◆ **EXERCISE PROMPT**: What lines of the data include the string "worn"? Copy them all.

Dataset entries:
= = =

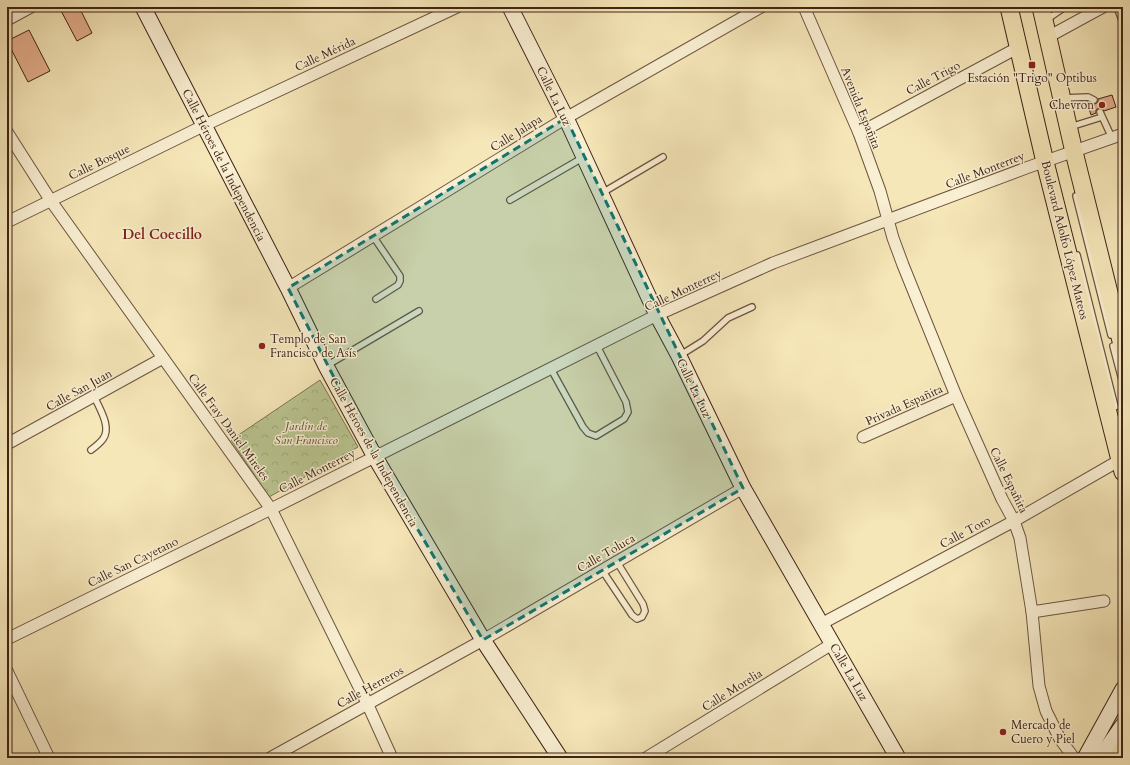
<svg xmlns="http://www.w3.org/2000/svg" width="1130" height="765" font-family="Cardo,serif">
	<defs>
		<pattern id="park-crowns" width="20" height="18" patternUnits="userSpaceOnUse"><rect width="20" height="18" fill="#bac691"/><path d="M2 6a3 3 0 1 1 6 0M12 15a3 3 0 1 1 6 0" fill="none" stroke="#a1aa7c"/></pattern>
	</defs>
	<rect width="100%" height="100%" fill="#f6e7b9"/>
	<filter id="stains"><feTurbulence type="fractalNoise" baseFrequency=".005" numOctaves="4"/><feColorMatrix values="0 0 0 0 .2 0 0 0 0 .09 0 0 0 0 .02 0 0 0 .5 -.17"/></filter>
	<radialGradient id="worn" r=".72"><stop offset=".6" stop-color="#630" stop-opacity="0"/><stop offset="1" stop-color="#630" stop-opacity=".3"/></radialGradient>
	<path fill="url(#park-crowns)" stroke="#7c7454" d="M320,380L358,447L269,497L231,440Z"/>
	<g fill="#e5af8d" stroke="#3f2316">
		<path d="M59,7H79L92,33L77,41Z"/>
		<path d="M29,30L50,71L28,82L7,41Z"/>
		<path d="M1112,95L1116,107L1104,111L1102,108H1099L1096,110V113L1091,115L1087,102L1095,104L1098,102V99Z"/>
	</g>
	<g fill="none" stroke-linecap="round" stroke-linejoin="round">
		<defs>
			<g id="lane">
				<path d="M1117,7L1123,23"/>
				<path d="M1046,20L1065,7"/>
				<path d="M1063,98L1088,97L1094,100"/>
				<path d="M1100,112L1112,138"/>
				<path d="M1070,127L1102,117"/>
				<path d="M602,193L663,157"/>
				<path d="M1076,196L1111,335"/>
				<path d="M510,200L584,157"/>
				<path d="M373,236L400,276V281L398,285L376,299"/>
				<path d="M1077,255L1115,407"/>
				<path d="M1113,346L1123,384"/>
				<path d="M679,356L703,341L728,318L752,307"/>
				<path d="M326,366L419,311"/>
				<path d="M551,369L583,427L588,433L596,436L624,419L628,412L626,402L597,346"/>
				<path d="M91,450C95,447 100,443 103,439C112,427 99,408 94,396"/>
				<path d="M602,570L632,615L637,619L642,617L645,611L643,604L617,562"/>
			</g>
			<g id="street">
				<path d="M804,7L859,133L880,191L893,238L903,265L956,396L1002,499L1014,521L1020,538L1032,612L1039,686L1046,711L1060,739L1074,758"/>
				<path d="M7,20L31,7"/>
				<path d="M1048,37L1103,7"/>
				<path d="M7,132L51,201L271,509L367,703L392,758"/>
				<path d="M859,133L1019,47"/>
				<path d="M7,222L203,126L457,7"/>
				<path d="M288,288L566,118L761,7"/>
				<path d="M863,437L956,396"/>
				<path d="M7,444L163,358"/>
				<path d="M1032,612L1104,601"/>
				<path d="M821,624L1014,521L1120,460"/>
				<path d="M7,639L271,509L657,315L773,263L1026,168L1123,134"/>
				<path d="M7,671L49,758"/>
				<path d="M270,758L483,640L743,488"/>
				<path d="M646,758L832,644"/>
			</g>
			<g id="secondary">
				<path d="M143,7L288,288L326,366L375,457L483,640L560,758"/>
				<path d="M510,7L566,118L657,315L679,356L743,488L898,758"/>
				<path d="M1085,758L1123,689"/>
				<path d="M1100,758L1123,725"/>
			</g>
			<g id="primary">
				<path d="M1009,7L1045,162L1123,472"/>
				<path d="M1041,7L1074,152L1123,349"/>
				<path d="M1118,758L1123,749"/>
			</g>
		</defs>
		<use href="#lane" stroke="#6d543f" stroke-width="8"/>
		<use href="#street" stroke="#6d543f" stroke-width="13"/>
		<use href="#secondary" stroke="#3f2316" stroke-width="17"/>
		<use href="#primary" stroke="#3f2316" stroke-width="19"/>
		<use href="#lane" stroke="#f9efd2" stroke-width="5.5"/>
		<use href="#street" stroke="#f9efd2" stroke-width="11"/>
		<use href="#secondary" stroke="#f9efd2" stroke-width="15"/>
		<use href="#primary" stroke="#f6e7b9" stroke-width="17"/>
	</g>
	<path fill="#0f766e" fill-opacity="0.2" stroke="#0f766e" stroke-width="3" stroke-dasharray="8 5" stroke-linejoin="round" d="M566,118L743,488L483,640L375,457L288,288Z"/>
	<g fill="#8f2418" stroke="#f9efd2" stroke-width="1.5">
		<rect x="1028" y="61" width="8" height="8" rx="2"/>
		<circle cx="1102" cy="105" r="4"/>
		<circle cx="262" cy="346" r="4"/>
		<circle cx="1003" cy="732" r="4"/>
	</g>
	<g text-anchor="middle" stroke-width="3" stroke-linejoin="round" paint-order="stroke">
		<g font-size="12" fill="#3f2316" stroke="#f9efd2">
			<text transform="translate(325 54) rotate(-25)" y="4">Calle Mérida</text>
			<text transform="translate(933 78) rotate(-28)" y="4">Calle Trigo</text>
			<text transform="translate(554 96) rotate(64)" y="4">Calle La Luz</text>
			<text transform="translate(861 108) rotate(68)" y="4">Avenida Españita</text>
			<text transform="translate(516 133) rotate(-32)" y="4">Calle Jalapa</text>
			<text transform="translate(99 162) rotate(-26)" y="4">Calle Bosque</text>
			<text transform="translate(224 165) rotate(63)" y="4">Calle Héroes de la Independencia</text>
			<text transform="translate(985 170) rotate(-21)" y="4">Calle Monterrey</text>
			<text transform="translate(1065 240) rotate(76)" y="4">Boulevard Adolfo López Mateos</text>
			<text transform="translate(683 290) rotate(-25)" y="4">Calle Monterrey</text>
			<text transform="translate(694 388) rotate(64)" y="4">Calle La Luz</text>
			<text transform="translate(79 390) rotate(-29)" y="4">Calle San Juan</text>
			<text transform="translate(904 405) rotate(-24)" y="4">Privada Españita</text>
			<text transform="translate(229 427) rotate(54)" y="4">Calle Fray Daniel Mireles</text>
			<text transform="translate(374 452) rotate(61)" y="4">Calle Héroes de la Independencia</text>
			<text transform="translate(317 471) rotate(-27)" y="4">Calle Monterrey</text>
			<text transform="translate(1009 480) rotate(64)" y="4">Calle Españita</text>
			<text transform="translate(965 532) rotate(-28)" y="4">Calle Toro</text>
			<text transform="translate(606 553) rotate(-30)" y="4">Calle Toluca</text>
			<text transform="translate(133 562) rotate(-26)" y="4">Calle San Cayetano</text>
			<text transform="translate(849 672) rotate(60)" y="4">Calle La Luz</text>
			<text transform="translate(370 687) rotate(-29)" y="4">Calle Herreros</text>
			<text transform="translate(732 690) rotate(-32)" y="4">Calle Morelia</text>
		</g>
		<g font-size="12" fill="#3f2316" stroke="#f9efd2" text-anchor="start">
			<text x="1032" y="82" text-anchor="middle">Estación "Trigo" Optibus</text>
			<text x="1094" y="109" text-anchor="end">Chevron</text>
			<text x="270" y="343">Templo de San<tspan x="270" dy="14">Francisco de Asís</tspan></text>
			<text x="1011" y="729">Mercado de<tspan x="1011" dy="14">Cuero y Piel</tspan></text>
		</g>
		<g font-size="12" font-style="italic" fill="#5e4c35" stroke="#f9efd2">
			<text x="306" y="430">Jardín de<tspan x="306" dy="14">San Francisco</tspan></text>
		</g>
		<g font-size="14" font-weight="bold" fill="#7a1f14" stroke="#f9efd2">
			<text x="162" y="239">Del Coecillo</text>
		</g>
	</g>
	<rect width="1130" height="765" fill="none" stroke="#f6e7b9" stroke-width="24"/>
	<rect x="8" y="8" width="1114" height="749" fill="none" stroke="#3f2316" stroke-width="2"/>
	<rect x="12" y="12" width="1106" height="741" fill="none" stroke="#3f2316"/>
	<rect width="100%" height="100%" filter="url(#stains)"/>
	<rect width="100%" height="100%" fill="url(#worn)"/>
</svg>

= = =

◆ **RESPONSE FOR THIS EXERCISE**:
	<radialGradient id="worn" r=".72"><stop offset=".6" stop-color="#630" stop-opacity="0"/><stop offset="1" stop-color="#630" stop-opacity=".3"/></radialGradient>
	<rect width="100%" height="100%" fill="url(#worn)"/>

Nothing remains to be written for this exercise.